DATA EXCERPTS:
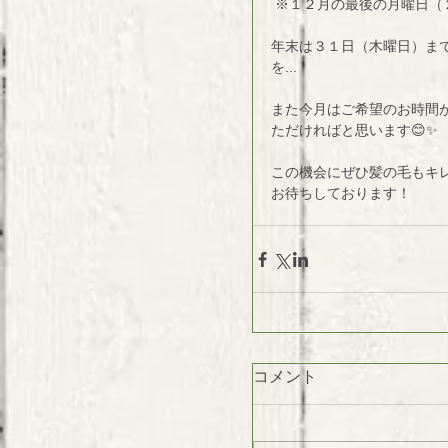
 ※１２月の最後の月曜日（
年末は３１日（木曜日）ま
を... 
また今月はご希望のお時間
ただければと思います😊✨ 
この機会にぜひ髪の毛もキレ
お待ちしております！ 
コメント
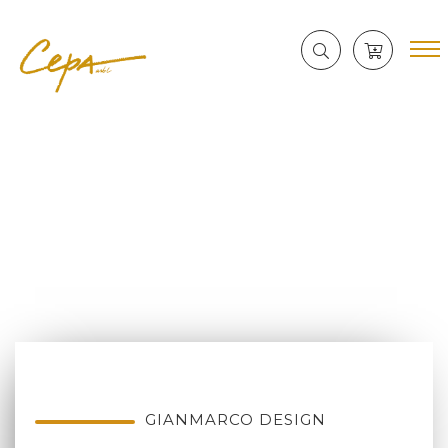
GIANMARCO DESIGN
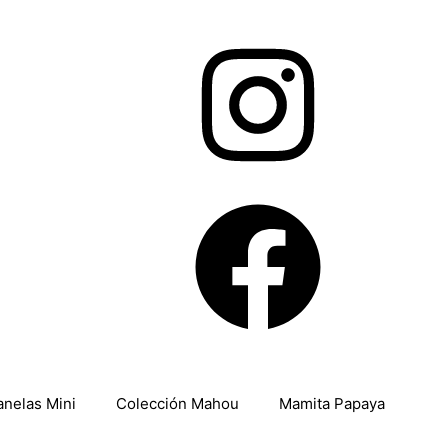
anelas Mini
Colección Mahou
Mamita Papaya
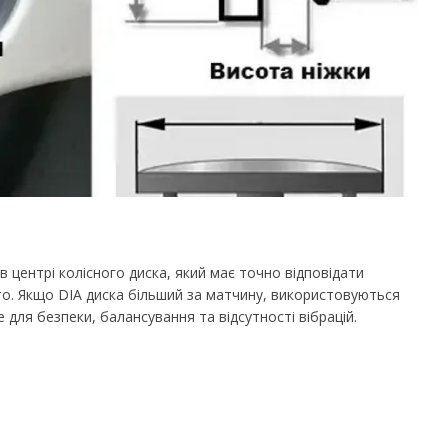
в центрі колісного диска, який має точно відповідати
то. Якщо DIA диска більший за матчину, використовуються
для безпеки, балансування та відсутності вібрацій.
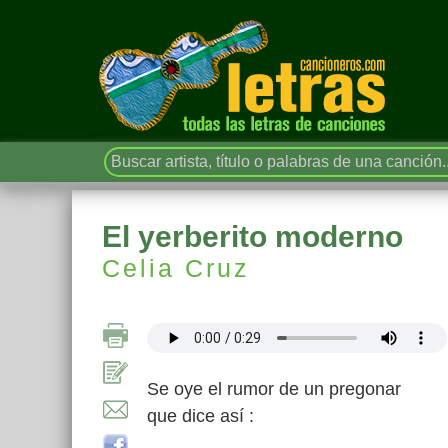
El yerberito moderno
Celia Cruz
Se oye el rumor de un pregonar
que dice así :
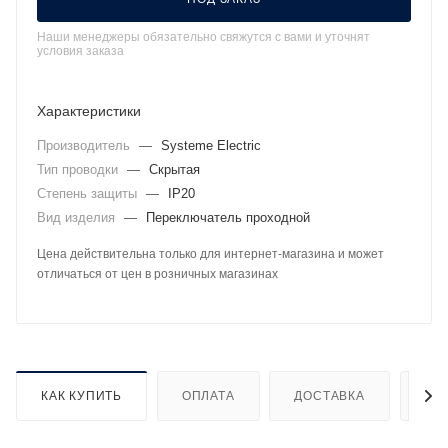
Наши менеджеры обязательно свяжутся с вами и уточнят
условия заказа
Характеристики
Производитель
—
Systeme Electric
Тип проводки
—
Скрытая
Степень защиты
—
IP20
Вид изделия
—
Переключатель проходной
Цена действительна только для интернет-магазина и может
отличаться от цен в розничных магазинах
КАК КУПИТЬ
ОПЛАТА
ДОСТАВКА
ДО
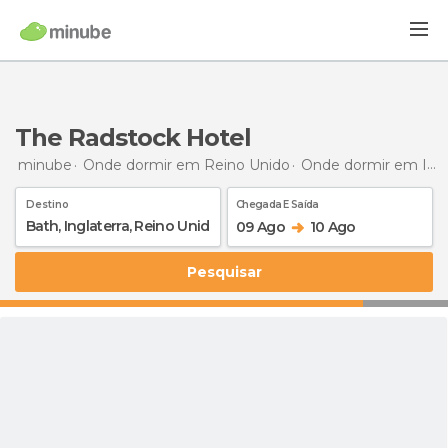
The Radstock Hotel
minube
Onde dormir em Reino Unido
Onde dormir em Inglaterra
Destino
Chegada E Saída
09 Ago
10 Ago
Pesquisar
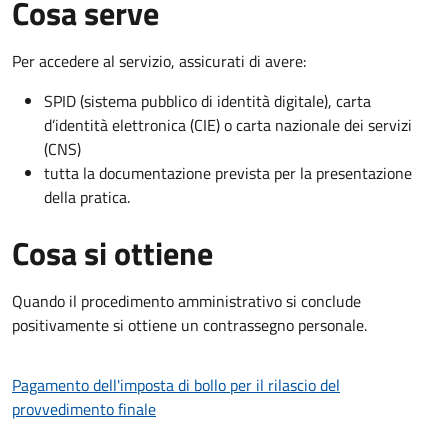
Cosa serve
Per accedere al servizio, assicurati di avere:
SPID (sistema pubblico di identità digitale), carta
d’identità elettronica (CIE) o carta nazionale dei servizi
(CNS)
tutta la documentazione prevista per la presentazione
della pratica.
Cosa si ottiene
Quando il procedimento amministrativo si conclude
positivamente si ottiene un contrassegno personale.
Pagamento dell'imposta di bollo per il rilascio del
provvedimento finale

EXERCISE DETAILS: Nothing but the lines from the line containing "Onde dormir em Reino Unido" through the last line of the listing above should appear, output exactly, with no pictures.

WORKED SOLUTION:
Onde dormir em Reino Unido
Onde dormir em Inglaterra
Destino
Chegada E Saída
09 Ago
10 Ago
Pesquisar
Cosa serve
Per accedere al servizio, assicurati di avere:
SPID (sistema pubblico di identità digitale), carta
d’identità elettronica (CIE) o carta nazionale dei servizi
(CNS)
tutta la documentazione prevista per la presentazione
della pratica.
Cosa si ottiene
Quando il procedimento amministrativo si conclude
positivamente si ottiene un contrassegno personale.
Pagamento dell'imposta di bollo per il rilascio del
provvedimento finale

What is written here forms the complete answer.